To evaluate previously extracted web history tools, you have accessed each tool and searched the LinkedIn social network domain. All selected tools have managed to bring historical pages of the social network.

For the web analytics tools, we extracted tools that could perform an online web analysis without the need for installation. For selection criteria, it was verified which web analytics tools could be executed free of charge for a minimum period of 30 days. The Table 4 presents the extracted web analytics tools along with their ID and URL.

Table 4. Web analytics tools.

For the evaluation of the web analysis tools extracted, a web analysis was performed on the LinkedIn social network with each of them. The Crunchbase tool [37] provided much more qualitative rather than quantitative information, being unable to find indicators about users’ use of the social network.

The web analytics tool Crunchbase [37] provided values ​​such as: Name of the founders, e-mail addresses of some employees, investors, links to social media, current price of the organization, name of the organization’s team, among others.
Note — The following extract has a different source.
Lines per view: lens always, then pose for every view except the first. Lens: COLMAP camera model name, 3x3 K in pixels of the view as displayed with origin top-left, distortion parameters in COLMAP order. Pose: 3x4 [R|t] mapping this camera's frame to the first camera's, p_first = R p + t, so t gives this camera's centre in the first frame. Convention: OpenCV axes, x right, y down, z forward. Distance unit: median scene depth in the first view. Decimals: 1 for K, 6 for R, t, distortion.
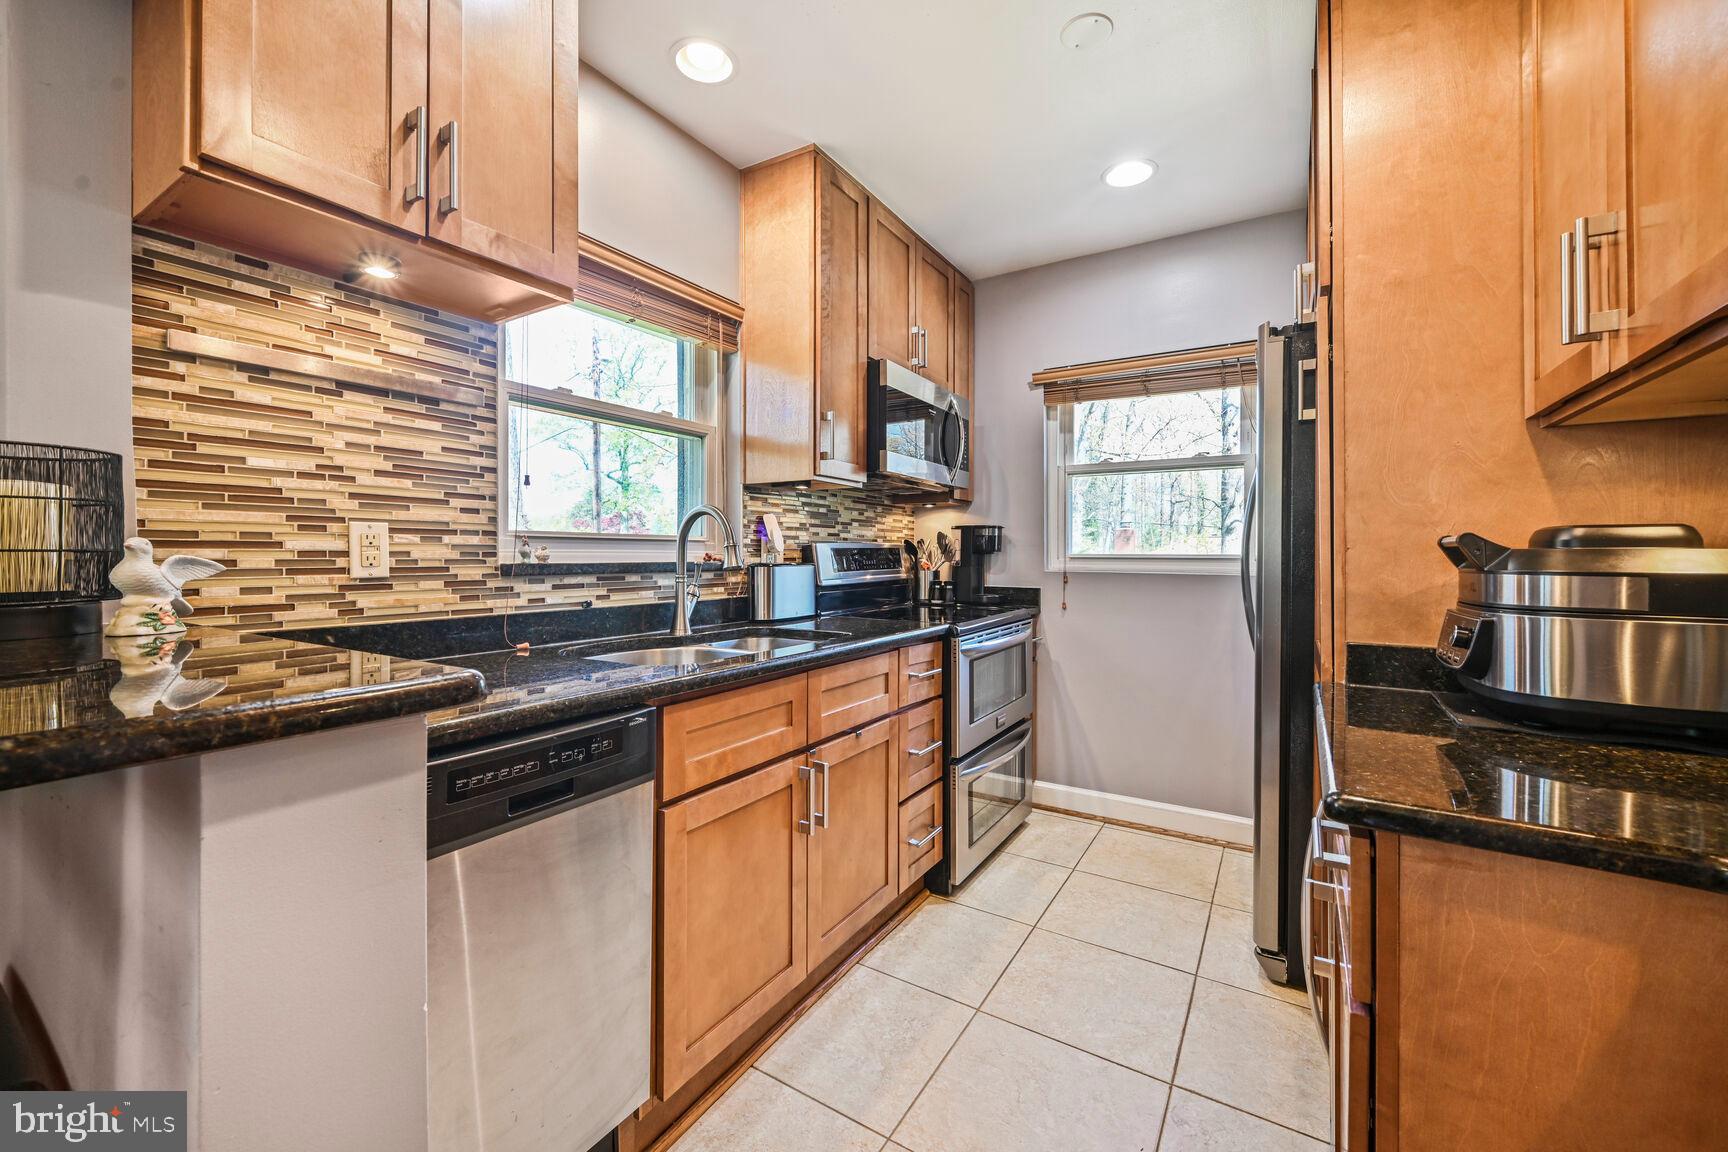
lens RADIAL K [[690.4, 0, 864.2], [0, 690.4, 558.5], [0, 0, 1]] dist [0.010783, 0.000147]
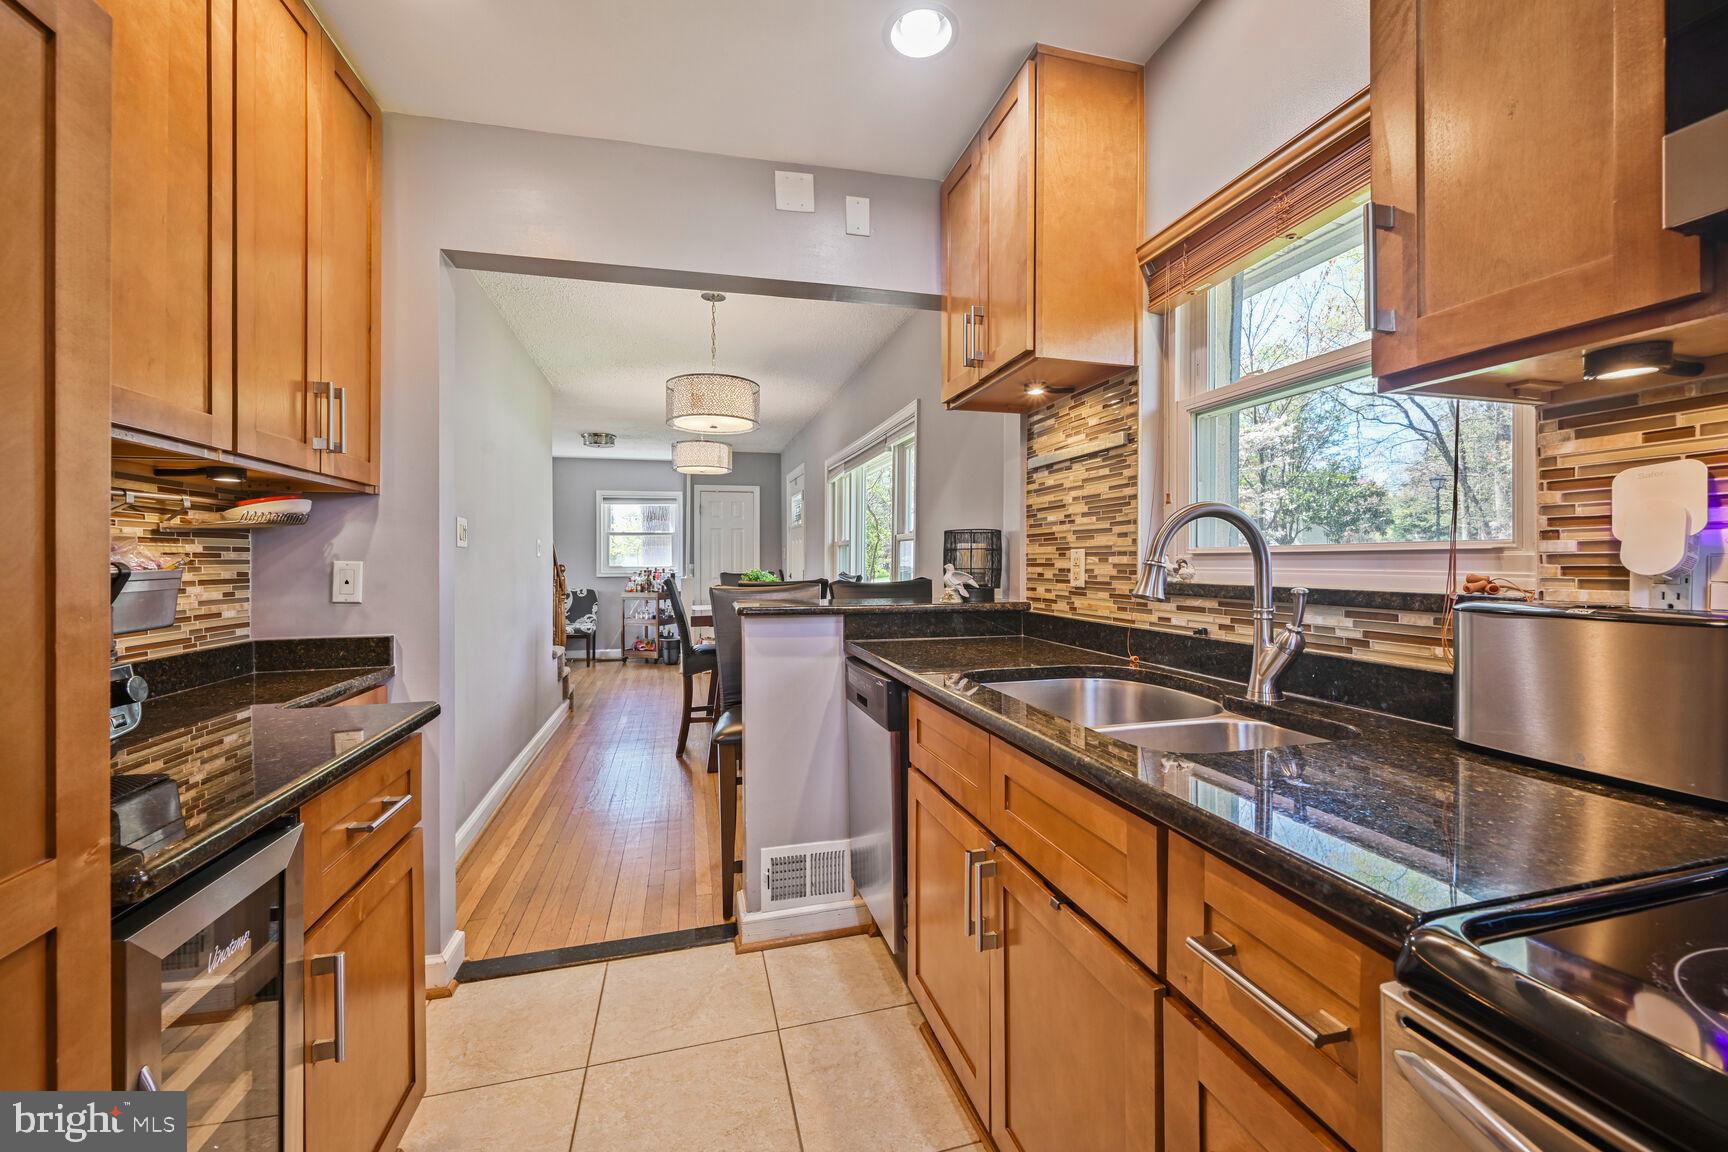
lens RADIAL K [[690.4, 0, 864.8], [0, 690.4, 561.6], [0, 0, 1]] dist [0.010783, 0.000147]
pose [[-0.681959, -0.000488, -0.731390, 0.639235], [-0.003328, 0.999991, 0.002435, -0.027079], [0.731383, 0.004095, -0.681955, 1.602090]]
In addition to the Crunchbase tool [37], the tool Similarweb [28] provided quantitative information on user interaction with the social network, such as: Global rank, total number of accesses received, average monthly accesses, average access time and rate mean of rejection. Thus, the tool Similarweb [28] was selected to perform the web analysis in this work.

The indicators selected to perform the classification of web-based tools by the total number of accesses received were Global rank and total number of accesses received between June 2018 and August 2018, the most recent date available in the tool at the time of execution of this work.

  • Step C: Web History Tools Classification: A web analysis was performed on the web history tools extracted in Phase B with the tool Similarweb.

The following indicators selected were Total accesses received by the tool between June 2018 and August 2018, in addition to the global rank reported by the tool Similarweb. To perform classification, the attribute “Access Rank” was created based on the indicators selected previously.

Table 5 presents the web history tools sorted by rank access.

Table 5. Web history tools classify by access rank.

The web history tool that presented the highest number of accesses received was the Wayback Machine with 301.3 million accesses between June 2018 and August 2018. The Fig. 3 shows the graph of the web history tools and the total accesses of each tool received between June 2018 and August 2018.

Fig. 3.
figure 3

The figure shows the total number of hits received by web history tools between June 2018 and August 2018.

5 Conclusion

In this work, we approached the classification of tools of historical web by means of the technique of web analysis with the objective of evidencing the ones that are the most accessed.

The application of the web analytics through the tool Similarweb generated important indicators, of which, were used the “Total of incomes received” and “Global Rank”. These Indicators, which were able to classify the web history tools by the total access received. Thus, one can see which Web-based tools are the most accessed by the number of accesses received.

As a contribution of this work, the technique to classify the web history tools can be applied not only to classify OSINT online tools, but other types of web pages, in different areas, such as marketing and education. In addition, this work also presents the OSINT toolkits, where one can explore the other categories of tools, such as search engines, geo-localization tools, among others.

As a suggestion for future work, it will be interesting to continue the evaluation of the OSINT tools, since incorporating other categories and not just the web history tools, it becomes possible to develop a framed OSINT framework, tool or platform or information security using the most accessed tools.